Start of Data for review

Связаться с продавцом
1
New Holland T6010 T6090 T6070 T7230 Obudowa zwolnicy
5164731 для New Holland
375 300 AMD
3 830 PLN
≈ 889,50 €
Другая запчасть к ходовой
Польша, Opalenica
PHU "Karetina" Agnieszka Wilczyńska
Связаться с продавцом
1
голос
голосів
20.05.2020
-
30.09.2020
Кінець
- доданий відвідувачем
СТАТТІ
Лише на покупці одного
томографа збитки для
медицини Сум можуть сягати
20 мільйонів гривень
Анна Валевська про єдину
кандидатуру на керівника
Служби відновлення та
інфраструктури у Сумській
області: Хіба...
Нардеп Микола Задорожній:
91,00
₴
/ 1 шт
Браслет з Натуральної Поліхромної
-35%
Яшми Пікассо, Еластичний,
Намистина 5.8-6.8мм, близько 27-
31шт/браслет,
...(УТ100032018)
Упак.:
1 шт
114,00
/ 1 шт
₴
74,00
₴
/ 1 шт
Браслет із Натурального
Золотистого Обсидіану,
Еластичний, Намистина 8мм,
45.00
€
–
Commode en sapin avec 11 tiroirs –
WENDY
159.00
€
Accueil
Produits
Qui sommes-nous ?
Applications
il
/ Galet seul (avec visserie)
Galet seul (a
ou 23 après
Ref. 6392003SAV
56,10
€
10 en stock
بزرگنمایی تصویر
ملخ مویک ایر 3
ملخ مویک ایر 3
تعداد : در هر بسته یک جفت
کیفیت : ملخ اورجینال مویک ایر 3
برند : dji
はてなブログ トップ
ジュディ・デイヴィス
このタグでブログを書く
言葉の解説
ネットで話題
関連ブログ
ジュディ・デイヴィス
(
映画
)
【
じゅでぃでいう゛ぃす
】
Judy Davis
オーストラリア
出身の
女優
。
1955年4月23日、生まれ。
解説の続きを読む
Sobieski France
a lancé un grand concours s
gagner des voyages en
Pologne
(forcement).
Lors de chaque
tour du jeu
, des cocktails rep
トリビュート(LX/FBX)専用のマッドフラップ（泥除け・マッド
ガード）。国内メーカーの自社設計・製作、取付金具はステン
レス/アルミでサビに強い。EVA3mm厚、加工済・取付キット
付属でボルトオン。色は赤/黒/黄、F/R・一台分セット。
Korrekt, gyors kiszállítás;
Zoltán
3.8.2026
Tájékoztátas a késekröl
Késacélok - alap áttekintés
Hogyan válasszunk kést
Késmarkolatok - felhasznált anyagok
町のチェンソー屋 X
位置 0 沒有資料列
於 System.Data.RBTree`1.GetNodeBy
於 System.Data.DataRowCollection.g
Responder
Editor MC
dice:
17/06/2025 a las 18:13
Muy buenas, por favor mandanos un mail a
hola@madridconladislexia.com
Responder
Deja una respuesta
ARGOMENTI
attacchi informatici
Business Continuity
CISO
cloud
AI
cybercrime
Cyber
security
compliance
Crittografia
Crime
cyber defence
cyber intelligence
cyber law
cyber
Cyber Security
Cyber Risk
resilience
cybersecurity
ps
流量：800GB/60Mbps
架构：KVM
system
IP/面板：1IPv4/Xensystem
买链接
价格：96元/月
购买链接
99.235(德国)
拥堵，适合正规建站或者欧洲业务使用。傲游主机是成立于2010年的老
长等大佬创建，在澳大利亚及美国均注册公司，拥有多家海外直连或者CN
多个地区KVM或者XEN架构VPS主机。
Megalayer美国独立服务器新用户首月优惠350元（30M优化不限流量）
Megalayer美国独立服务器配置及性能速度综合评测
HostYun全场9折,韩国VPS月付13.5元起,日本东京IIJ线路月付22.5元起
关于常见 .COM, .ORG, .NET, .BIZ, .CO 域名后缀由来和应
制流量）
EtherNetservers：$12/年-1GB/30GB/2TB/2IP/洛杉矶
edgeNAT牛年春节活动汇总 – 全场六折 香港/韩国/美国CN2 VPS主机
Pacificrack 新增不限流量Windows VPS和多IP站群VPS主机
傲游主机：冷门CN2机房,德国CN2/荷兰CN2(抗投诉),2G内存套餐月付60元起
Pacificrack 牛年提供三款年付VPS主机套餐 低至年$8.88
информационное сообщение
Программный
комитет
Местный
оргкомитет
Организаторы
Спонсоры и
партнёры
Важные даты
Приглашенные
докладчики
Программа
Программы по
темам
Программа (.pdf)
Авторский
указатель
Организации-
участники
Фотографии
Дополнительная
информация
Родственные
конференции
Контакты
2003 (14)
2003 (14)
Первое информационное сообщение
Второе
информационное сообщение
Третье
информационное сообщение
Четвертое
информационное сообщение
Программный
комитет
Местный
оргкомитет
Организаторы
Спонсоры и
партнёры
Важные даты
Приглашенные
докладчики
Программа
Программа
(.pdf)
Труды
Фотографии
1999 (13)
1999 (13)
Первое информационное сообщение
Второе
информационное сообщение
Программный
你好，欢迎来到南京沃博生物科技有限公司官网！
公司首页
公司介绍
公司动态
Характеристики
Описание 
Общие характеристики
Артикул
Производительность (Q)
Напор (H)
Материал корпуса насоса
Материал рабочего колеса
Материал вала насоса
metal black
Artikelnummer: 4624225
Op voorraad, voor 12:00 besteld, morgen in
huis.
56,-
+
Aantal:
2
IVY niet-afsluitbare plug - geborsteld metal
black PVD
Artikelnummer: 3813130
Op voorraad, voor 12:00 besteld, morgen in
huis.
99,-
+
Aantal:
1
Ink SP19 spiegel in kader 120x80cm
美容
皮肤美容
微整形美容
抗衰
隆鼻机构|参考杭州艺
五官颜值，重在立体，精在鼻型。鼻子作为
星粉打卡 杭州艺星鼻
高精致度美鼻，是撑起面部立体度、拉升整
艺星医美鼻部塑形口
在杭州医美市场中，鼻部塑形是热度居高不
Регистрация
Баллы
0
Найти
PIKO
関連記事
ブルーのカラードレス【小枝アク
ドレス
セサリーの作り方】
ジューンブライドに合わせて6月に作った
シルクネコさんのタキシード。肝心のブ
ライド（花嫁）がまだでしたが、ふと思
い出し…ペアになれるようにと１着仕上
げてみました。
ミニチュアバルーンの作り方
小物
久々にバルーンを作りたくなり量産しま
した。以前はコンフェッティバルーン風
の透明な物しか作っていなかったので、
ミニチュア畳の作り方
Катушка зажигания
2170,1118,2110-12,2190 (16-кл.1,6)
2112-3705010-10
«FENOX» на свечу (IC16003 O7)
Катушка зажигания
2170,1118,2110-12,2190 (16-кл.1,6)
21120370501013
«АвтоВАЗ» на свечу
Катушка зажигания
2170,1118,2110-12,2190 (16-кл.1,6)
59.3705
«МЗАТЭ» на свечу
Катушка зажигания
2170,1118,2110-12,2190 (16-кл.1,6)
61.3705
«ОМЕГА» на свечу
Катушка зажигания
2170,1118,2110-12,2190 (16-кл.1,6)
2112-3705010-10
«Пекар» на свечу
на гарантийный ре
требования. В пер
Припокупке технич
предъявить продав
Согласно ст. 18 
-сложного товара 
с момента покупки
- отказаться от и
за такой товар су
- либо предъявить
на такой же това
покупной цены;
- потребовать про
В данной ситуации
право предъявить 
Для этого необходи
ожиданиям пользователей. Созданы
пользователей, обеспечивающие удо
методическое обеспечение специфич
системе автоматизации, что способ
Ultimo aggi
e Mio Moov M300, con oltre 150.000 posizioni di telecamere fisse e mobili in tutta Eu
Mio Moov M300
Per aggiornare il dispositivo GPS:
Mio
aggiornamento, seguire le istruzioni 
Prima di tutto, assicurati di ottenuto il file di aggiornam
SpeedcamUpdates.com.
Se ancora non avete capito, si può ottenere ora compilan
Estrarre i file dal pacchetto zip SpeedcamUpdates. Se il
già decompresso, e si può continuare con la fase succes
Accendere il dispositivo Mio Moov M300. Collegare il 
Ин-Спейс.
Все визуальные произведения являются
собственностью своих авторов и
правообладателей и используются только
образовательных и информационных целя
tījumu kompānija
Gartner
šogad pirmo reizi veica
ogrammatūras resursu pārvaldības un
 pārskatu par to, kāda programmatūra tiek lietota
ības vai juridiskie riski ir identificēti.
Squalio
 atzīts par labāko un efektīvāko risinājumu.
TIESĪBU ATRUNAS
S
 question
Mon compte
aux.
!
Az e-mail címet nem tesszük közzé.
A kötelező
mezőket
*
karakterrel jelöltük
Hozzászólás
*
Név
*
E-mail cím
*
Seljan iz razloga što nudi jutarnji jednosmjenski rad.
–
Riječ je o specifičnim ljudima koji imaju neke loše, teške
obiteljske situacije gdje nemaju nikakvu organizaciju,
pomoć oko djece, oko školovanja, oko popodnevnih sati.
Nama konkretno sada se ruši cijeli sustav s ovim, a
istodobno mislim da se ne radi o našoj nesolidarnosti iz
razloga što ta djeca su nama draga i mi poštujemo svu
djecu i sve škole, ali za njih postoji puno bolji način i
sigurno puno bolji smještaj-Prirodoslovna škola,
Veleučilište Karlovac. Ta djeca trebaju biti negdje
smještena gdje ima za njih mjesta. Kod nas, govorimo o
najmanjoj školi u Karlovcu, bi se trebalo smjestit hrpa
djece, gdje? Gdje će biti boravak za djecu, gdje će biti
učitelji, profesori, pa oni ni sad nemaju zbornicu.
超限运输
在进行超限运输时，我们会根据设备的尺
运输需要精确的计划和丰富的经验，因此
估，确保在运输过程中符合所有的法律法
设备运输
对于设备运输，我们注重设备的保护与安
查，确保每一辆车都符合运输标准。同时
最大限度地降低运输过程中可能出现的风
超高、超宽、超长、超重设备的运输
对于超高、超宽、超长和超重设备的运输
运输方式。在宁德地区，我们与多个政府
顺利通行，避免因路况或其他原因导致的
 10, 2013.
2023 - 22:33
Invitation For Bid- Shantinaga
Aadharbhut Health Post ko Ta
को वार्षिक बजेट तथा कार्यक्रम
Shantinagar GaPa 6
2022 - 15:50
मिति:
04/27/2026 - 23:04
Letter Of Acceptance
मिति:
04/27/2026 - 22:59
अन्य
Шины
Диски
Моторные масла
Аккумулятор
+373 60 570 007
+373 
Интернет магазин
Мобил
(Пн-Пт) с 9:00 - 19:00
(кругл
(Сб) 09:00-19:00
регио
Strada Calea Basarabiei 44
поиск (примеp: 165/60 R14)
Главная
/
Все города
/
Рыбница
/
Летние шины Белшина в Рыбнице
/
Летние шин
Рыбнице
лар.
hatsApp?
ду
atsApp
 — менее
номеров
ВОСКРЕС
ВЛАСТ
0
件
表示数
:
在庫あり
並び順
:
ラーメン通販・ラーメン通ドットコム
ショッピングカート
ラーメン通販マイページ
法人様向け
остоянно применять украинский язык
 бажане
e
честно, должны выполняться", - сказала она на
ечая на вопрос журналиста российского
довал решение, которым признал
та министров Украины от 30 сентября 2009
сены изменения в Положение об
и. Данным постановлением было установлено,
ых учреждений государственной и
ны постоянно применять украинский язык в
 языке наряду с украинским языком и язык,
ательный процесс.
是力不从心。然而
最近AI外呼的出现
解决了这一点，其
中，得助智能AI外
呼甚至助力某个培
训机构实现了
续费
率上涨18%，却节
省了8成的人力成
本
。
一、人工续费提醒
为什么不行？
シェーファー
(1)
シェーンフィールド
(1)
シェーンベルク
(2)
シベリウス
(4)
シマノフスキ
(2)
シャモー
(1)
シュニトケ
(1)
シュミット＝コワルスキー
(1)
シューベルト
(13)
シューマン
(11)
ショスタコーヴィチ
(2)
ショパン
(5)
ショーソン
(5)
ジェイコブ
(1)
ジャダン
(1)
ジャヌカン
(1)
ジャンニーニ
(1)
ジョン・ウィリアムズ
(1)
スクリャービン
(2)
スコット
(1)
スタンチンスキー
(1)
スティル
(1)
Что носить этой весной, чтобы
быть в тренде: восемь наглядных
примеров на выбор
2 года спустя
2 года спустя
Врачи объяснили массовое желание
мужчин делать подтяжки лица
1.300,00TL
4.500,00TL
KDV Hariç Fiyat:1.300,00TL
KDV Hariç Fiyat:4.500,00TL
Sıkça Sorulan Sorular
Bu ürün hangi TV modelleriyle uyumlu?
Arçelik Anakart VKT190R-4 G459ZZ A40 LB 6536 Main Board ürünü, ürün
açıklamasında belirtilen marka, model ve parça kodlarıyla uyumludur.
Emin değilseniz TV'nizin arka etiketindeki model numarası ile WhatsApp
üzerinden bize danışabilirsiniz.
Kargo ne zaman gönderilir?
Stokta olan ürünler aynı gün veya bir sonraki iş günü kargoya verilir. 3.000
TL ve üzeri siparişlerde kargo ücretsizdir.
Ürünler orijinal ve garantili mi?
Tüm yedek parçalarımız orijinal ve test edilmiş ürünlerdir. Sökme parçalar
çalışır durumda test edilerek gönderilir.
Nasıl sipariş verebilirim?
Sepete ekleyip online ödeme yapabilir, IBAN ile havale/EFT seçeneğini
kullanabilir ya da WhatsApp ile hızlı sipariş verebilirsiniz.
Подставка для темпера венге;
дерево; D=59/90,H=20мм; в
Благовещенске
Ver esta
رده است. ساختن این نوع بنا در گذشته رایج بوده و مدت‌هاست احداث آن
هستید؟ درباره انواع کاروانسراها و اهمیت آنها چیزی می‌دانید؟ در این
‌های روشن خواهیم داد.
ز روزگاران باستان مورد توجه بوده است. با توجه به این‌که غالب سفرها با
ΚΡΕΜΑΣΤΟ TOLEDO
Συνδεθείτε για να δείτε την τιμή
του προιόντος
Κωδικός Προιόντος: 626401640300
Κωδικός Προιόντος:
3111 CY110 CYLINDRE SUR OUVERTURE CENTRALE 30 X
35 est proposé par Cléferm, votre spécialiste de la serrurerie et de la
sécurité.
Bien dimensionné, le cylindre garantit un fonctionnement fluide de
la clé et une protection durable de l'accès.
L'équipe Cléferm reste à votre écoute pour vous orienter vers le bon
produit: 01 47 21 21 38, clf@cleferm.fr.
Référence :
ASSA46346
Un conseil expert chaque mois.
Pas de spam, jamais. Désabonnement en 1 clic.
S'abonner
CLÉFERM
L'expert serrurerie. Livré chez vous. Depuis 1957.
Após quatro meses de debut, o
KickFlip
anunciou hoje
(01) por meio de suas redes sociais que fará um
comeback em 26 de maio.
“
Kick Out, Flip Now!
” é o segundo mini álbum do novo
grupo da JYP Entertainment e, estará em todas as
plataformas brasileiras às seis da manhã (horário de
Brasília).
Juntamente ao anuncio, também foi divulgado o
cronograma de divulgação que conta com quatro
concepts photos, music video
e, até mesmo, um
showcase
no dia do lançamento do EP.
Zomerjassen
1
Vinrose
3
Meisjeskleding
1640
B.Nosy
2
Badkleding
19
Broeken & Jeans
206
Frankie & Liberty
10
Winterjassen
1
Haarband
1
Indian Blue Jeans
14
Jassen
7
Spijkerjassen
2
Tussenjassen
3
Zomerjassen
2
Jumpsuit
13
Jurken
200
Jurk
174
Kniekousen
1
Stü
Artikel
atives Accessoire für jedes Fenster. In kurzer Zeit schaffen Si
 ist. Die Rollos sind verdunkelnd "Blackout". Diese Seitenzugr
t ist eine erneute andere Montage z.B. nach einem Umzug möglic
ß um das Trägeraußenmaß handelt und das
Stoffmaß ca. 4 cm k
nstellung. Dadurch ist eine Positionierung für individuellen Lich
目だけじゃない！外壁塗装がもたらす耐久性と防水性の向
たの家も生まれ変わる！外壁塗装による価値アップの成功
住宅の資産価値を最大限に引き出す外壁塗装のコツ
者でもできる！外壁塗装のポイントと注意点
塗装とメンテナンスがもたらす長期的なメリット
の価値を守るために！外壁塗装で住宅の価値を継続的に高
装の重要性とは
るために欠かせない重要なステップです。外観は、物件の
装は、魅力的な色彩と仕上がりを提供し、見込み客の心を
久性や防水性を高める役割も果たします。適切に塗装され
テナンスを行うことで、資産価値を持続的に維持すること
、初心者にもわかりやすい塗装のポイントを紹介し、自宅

End of Data for review

_Exercise details_
Say how many lines of the data hold the string "djeca". Reply with the number alone.

_Written solution_
2